La réclamation de 180 millions de dollars correspond à une dette impayée dans la faillite de FTX. Le fondateur la conteste comme étant injustifiée. Le montant définitif sera fixé par un juge après examen des preuves apportées par les deux parties.
Les créanciers bénéficient de la protection du droit bahaméen par le biais de procédures d’insolvabilité transfrontalières. Les fondateurs doivent défendre leurs avoirs personnels en justice. Le droit bahaméen offre une protection renforcée aux créanciers étrangers dans les affaires de faillite.

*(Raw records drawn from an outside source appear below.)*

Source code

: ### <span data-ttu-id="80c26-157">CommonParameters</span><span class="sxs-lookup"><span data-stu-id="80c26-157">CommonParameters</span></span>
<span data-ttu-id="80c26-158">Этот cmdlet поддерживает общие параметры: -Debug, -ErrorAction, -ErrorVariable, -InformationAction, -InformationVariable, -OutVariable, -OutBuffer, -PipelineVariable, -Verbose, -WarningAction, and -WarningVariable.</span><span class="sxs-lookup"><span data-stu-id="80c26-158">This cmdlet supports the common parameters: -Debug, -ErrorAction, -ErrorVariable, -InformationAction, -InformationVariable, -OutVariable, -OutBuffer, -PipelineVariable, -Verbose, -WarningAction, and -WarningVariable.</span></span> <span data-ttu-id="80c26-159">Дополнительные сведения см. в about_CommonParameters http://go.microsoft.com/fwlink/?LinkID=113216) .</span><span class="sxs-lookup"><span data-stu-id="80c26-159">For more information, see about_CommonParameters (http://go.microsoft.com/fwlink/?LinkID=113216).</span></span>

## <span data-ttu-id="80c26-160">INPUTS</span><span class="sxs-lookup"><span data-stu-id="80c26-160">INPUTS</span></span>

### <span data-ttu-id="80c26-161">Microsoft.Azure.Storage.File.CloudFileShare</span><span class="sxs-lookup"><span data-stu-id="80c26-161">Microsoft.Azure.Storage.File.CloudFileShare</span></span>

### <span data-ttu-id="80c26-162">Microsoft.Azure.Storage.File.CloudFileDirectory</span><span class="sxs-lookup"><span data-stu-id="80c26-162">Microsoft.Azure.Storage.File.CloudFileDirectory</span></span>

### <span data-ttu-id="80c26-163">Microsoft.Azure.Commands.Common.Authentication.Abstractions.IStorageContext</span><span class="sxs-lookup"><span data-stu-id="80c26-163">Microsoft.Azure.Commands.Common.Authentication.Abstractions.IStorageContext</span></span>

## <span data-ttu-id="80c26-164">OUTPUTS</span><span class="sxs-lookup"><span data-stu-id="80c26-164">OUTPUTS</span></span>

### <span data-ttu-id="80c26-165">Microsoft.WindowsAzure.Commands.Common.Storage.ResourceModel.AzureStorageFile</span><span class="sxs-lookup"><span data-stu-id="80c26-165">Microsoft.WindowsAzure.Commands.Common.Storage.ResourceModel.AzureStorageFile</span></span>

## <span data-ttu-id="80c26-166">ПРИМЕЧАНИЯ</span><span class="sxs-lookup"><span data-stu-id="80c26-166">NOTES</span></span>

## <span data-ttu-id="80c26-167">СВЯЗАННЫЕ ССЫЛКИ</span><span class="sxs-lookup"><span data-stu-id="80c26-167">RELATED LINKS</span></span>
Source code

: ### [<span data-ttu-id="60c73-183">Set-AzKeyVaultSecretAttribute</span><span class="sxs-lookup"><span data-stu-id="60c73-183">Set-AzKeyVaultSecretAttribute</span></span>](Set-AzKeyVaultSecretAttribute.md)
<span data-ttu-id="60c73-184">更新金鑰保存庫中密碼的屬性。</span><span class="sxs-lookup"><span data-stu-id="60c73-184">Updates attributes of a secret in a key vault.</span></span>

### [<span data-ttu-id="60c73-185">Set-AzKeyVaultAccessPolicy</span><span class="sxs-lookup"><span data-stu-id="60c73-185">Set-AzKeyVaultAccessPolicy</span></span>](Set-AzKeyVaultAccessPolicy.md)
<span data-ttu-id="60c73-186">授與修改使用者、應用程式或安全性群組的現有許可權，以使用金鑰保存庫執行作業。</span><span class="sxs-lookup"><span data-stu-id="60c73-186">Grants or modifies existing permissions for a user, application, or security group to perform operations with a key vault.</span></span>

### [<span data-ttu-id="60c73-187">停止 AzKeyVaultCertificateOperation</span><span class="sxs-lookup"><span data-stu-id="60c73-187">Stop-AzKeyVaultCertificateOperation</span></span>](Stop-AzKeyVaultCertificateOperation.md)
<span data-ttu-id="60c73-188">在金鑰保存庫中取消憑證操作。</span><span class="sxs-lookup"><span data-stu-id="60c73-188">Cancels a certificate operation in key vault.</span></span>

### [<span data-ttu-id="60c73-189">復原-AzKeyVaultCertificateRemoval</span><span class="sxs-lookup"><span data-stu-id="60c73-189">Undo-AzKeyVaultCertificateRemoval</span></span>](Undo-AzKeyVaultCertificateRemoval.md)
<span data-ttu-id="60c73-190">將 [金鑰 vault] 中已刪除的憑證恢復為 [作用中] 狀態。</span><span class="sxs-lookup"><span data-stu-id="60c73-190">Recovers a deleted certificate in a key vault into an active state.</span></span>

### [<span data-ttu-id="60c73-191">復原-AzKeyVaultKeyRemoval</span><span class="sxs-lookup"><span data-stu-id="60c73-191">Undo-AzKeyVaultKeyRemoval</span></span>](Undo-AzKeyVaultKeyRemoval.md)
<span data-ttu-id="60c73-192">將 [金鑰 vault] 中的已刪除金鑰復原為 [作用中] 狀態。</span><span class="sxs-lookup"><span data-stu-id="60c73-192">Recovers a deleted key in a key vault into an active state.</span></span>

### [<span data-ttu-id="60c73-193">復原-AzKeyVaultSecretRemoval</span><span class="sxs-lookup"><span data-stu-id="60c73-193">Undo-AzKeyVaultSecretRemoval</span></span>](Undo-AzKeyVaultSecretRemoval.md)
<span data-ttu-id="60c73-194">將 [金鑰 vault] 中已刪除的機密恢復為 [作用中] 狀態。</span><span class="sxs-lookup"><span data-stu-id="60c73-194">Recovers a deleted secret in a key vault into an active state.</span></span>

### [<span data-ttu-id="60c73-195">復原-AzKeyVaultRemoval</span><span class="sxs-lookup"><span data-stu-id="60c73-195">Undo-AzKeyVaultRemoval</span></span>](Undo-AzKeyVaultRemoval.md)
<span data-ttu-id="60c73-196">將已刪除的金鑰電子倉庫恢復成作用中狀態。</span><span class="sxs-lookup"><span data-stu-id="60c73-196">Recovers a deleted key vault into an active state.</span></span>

L’effondrement de FTX a entraîné un durcissement considérable de la régulation des plateformes d’échange de cryptomonnaies. Les autorités ont imposé des exigences accrues en matière de conformité, de transparence et de protection des actifs, accélérant l’adoption de normes réglementaires mondiales et renforçant la sécurité.
Les fonds des utilisateurs doivent être ségrégués et soumis à des audits réguliers. L’affaire FTX a mis en avant l’importance de la transparence, des réserves vérifiables et de la conservation indépendante. Les plateformes fiables mettent aujourd’hui en place la preuve de réserves et l’assurance pour protéger les avoirs des utilisateurs.
La procédure de faillite de FTX devrait s’étendre sur plusieurs mois, voire jusqu’à un an. Les issues finales possibles incluent la liquidation d’actifs et la responsabilité juridique des personnes impliquées. Le tribunal a refusé toute demande de prolongation de la procédure.